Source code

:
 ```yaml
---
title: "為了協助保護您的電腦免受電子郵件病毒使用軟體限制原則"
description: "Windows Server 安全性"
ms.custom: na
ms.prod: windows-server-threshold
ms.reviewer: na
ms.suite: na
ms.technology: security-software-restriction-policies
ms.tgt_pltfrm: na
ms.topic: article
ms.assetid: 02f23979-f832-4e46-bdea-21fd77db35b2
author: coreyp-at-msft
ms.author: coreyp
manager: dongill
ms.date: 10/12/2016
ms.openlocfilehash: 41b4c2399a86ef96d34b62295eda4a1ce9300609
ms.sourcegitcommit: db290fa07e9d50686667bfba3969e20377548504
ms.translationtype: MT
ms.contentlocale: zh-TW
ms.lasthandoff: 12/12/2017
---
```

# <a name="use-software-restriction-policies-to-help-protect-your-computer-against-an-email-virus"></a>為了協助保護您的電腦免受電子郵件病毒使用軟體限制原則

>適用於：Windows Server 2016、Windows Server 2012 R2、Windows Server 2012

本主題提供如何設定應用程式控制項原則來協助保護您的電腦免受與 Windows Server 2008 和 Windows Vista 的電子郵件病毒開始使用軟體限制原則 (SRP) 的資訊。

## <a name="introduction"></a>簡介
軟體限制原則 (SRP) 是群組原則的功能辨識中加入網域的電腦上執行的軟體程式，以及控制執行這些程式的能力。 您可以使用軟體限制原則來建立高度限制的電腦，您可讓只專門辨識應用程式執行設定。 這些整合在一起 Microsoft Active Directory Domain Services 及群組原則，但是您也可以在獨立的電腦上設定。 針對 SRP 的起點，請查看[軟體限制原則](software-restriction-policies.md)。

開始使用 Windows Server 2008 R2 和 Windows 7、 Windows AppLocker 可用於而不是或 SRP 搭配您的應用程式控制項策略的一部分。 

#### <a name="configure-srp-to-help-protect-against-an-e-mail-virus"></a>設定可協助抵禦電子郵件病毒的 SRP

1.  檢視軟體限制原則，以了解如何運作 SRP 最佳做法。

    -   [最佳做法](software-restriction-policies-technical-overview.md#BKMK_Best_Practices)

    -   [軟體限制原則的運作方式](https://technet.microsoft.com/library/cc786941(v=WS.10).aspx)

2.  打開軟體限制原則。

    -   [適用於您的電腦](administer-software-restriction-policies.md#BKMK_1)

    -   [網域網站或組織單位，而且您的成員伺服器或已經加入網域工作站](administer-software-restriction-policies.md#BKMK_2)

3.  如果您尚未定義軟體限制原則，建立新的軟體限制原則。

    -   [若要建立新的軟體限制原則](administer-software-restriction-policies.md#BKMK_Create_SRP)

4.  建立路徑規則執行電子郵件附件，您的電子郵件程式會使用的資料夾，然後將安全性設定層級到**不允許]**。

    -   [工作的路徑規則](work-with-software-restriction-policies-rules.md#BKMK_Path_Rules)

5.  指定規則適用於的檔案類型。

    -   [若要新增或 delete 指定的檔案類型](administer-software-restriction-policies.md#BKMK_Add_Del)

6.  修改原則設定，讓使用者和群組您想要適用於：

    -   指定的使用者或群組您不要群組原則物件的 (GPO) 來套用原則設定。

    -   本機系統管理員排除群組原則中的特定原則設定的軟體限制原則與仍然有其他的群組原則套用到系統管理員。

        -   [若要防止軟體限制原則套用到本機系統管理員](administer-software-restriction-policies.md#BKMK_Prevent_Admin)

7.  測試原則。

Goal of the exercise
Word for word, repeat each line of the listing.

Answer to the problem
Source code

:
 ```yaml
---
title: "為了協助保護您的電腦免受電子郵件病毒使用軟體限制原則"
description: "Windows Server 安全性"
ms.custom: na
ms.prod: windows-server-threshold
ms.reviewer: na
ms.suite: na
ms.technology: security-software-restriction-policies
ms.tgt_pltfrm: na
ms.topic: article
ms.assetid: 02f23979-f832-4e46-bdea-21fd77db35b2
author: coreyp-at-msft
ms.author: coreyp
manager: dongill
ms.date: 10/12/2016
ms.openlocfilehash: 41b4c2399a86ef96d34b62295eda4a1ce9300609
ms.sourcegitcommit: db290fa07e9d50686667bfba3969e20377548504
ms.translationtype: MT
ms.contentlocale: zh-TW
ms.lasthandoff: 12/12/2017
---
```

# <a name="use-software-restriction-policies-to-help-protect-your-computer-against-an-email-virus"></a>為了協助保護您的電腦免受電子郵件病毒使用軟體限制原則

>適用於：Windows Server 2016、Windows Server 2012 R2、Windows Server 2012

本主題提供如何設定應用程式控制項原則來協助保護您的電腦免受與 Windows Server 2008 和 Windows Vista 的電子郵件病毒開始使用軟體限制原則 (SRP) 的資訊。

## <a name="introduction"></a>簡介
軟體限制原則 (SRP) 是群組原則的功能辨識中加入網域的電腦上執行的軟體程式，以及控制執行這些程式的能力。 您可以使用軟體限制原則來建立高度限制的電腦，您可讓只專門辨識應用程式執行設定。 這些整合在一起 Microsoft Active Directory Domain Services 及群組原則，但是您也可以在獨立的電腦上設定。 針對 SRP 的起點，請查看[軟體限制原則](software-restriction-policies.md)。

開始使用 Windows Server 2008 R2 和 Windows 7、 Windows AppLocker 可用於而不是或 SRP 搭配您的應用程式控制項策略的一部分。 

#### <a name="configure-srp-to-help-protect-against-an-e-mail-virus"></a>設定可協助抵禦電子郵件病毒的 SRP

1.  檢視軟體限制原則，以了解如何運作 SRP 最佳做法。

    -   [最佳做法](software-restriction-policies-technical-overview.md#BKMK_Best_Practices)

    -   [軟體限制原則的運作方式](https://technet.microsoft.com/library/cc786941(v=WS.10).aspx)

2.  打開軟體限制原則。

    -   [適用於您的電腦](administer-software-restriction-policies.md#BKMK_1)

    -   [網域網站或組織單位，而且您的成員伺服器或已經加入網域工作站](administer-software-restriction-policies.md#BKMK_2)

3.  如果您尚未定義軟體限制原則，建立新的軟體限制原則。

    -   [若要建立新的軟體限制原則](administer-software-restriction-policies.md#BKMK_Create_SRP)

4.  建立路徑規則執行電子郵件附件，您的電子郵件程式會使用的資料夾，然後將安全性設定層級到**不允許]**。

    -   [工作的路徑規則](work-with-software-restriction-policies-rules.md#BKMK_Path_Rules)

5.  指定規則適用於的檔案類型。

    -   [若要新增或 delete 指定的檔案類型](administer-software-restriction-policies.md#BKMK_Add_Del)

6.  修改原則設定，讓使用者和群組您想要適用於：

    -   指定的使用者或群組您不要群組原則物件的 (GPO) 來套用原則設定。

    -   本機系統管理員排除群組原則中的特定原則設定的軟體限制原則與仍然有其他的群組原則套用到系統管理員。

        -   [若要防止軟體限制原則套用到本機系統管理員](administer-software-restriction-policies.md#BKMK_Prevent_Admin)

7.  測試原則。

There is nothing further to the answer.